Without endurance-race goals, and without a coach to give me workouts, I'm in charge of my fitness. For me, that means I work out six days a week, one or two workouts per day, with one day a week for rest.
- I swim with a masters group Golden Road Aquatics 3-4 times a week, usually in the morning before work
- One "long" run of 5-7 miles on my own
- Barry's Bootcamp treadmill/strength hour-long sessions once or twice a week
- November Project LAX, a Wednesday morning workout at the Hollywood Bowl, consisting of running and bodyweight strength training
- Other random workouts that sound like fun at the time -- outdoor cycling or open water swimming, a spin class, lifting weights at the gym, yoga.
Barefoot running on the sand, a fun workout I would have never done while training for an event.
I've also learned how to listen to my body. I no longer have a coach looking at the metrics and heart rate graph from my workouts to tell me that I should go harder or need to rest. I've found that about five or six days into daily workouts that I need to take a day off to recover.
And then there are my recent labs, during peak training, and now. This for me is the most startling finding. While my non-fasting cholesterol numbers look nearly identical, my hs-CRP, a marker of inflammation, which was quite high during training, is completely normal now.
August 2015
And now:
So what's the significance of the elevated high-sensitivity c-reactive protein (HS-CRP)? It is a marker of inflammation. The number in studies correlates with increased cardiovascular risk. I don't think that it in my case it would indicate an increase in my risk of a heart attack or stroke, given my other parameters of no family history of heart disease, a healthy plant-based diet, no hypertension, no diabetes, and the lipid numbers above.

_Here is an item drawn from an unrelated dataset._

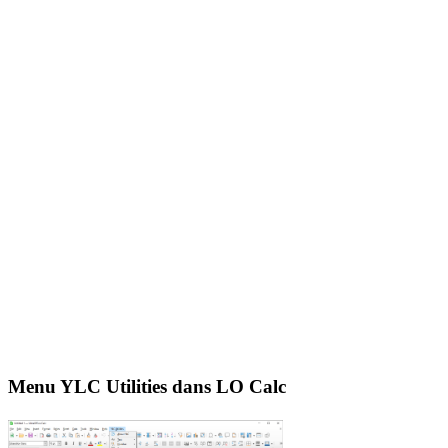
Menu YLC Utilities dans LO Calc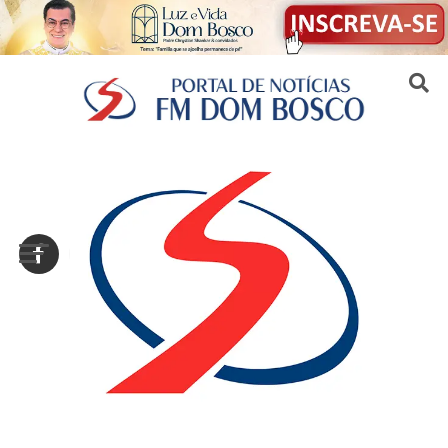
Sair da versão mobile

And yet, we know endurance athletes have a five-times increased risk of atrial fibrillation, One study of runners who participated in the Minneapolis Marathon for several years in a row demonstrated increased calcified coronary plaque in the arteries compared to non-marathoner controls.
There is said to be a "U-shaped curve" for exercise -- at one end, there is not enough exercise, which is where most Americans sit. On the other end, for a very small and growing minority, is too much exercise, and potential consequences of excessive exercise. There is still much we do not know about exercising this much for years at a time.
My own take-home message -- there's something about Ironman endurance training, for me, that leads to objective evidence of inflammation, and decrease in that inflammation with scaled-back exercise. It would suggest that, for me, training for long hours year-round is not a good idea. But, I will race again, maybe even complete another Ironman in a few years.